Drug Rehab Center Can’t Get Post-Trial Injunction

     TAMPA, Fla. (CN) – A rehabilitation center that won discrimination damages from a Florida county cannot get an injunction, a federal judge ruled, finding it “unlikely that the county will again discriminate.”
     Narconon Spring Hill and its landlord, Toucan Partners, filed suit in 2009 after Hernando County denied Toucan a construction permit that would let Narconon expand its rehabilitative services.
     Though a jury found that Hernando had not violated Toucan’s rights under the Fair Housing Act or the Americans with Disabilities Act, it found that the denied permit amounted to discrimination against Narconon. The jury awarded Narconon $74,490 in damages on Jan. 1, 2013.
     Last week, however, U.S. District Judge James Whittemore refused to grant Narconon a permanent injunction that would force issuance of the special use permit that Toucan sought in 2009.
     Because Toucan did not win on its own claims, Narconon cannot seek injunctive relief on a permit application it never submitted, according to the 10-page ruling.

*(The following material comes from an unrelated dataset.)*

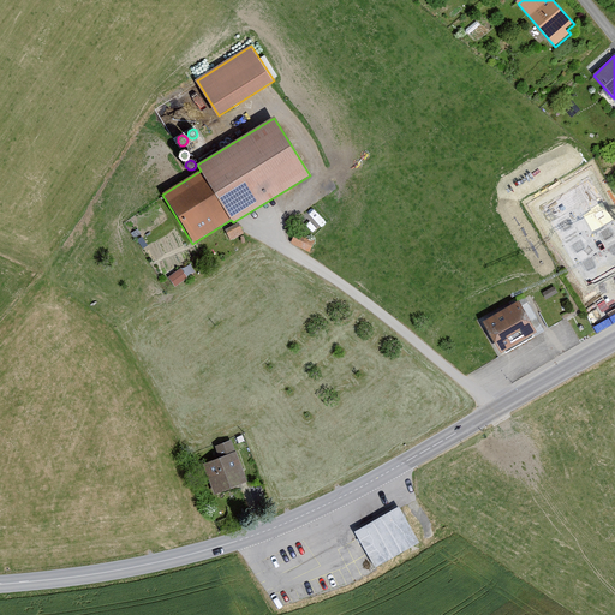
[(240,226),(226,234),(232,245),(246,238),(240,226)]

     “Toucan, rather than Narconon, applied for the special exception permit Narconon wants validated,” Whittemore wrote. “Toucan would therefore directly benefit from the relief Narconon seeks. In this regard, the requested relief would be inconsistent with the jury determination that the county did not violate Toucan’s substantive rights. That is, because Narconon never submitted a permit application, the only permit the court could validate would be the permit Toucan applied for. The relief sought by Narconon would essentially grant affirmative relief to Toucan – a non-prevailing party – as the owner of the property.
     In a footnote to the opinion, Whittemore also took issue with the timing of Narconon’s injunction motion.
     “Narconon delineated the specific nature of the equitable relief sought for the first time in its motion for permanent injunction,” he wrote. “In addition, Narconon failed to follow the proper procedures required in seeking injunctive relief.”
     Local Rule 1.06(b), for example, requires parties seeking injunctive relief to include such words in their initial pleading.
     Since Toucan cannot file a motion for permanent injunction, it fell on Narconon to prove that Hernando would again discriminate against it, but Whittemore found that the rehab center failed in this regard.
     “Considering the jury verdict, it is unlikely that the County will again discriminate against Narconon,” he wrote.
     “Narconon’s argument that the single instance of discrimination by the county alone warrants injunctive relief is not persuasive, because there is no showing that the county is likely to discriminate against Narconon in the future,” the ruling continues.
     “Narconon has submitted no evidence that the County has engaged in a pattern or practice of discrimination against individuals with disabilities,” Whittemore added. “Rather, it relies solely on the single act of discrimination that gave rise to this proceeding.”
     The judge did, however, grant Narconon final judgment on its damages award.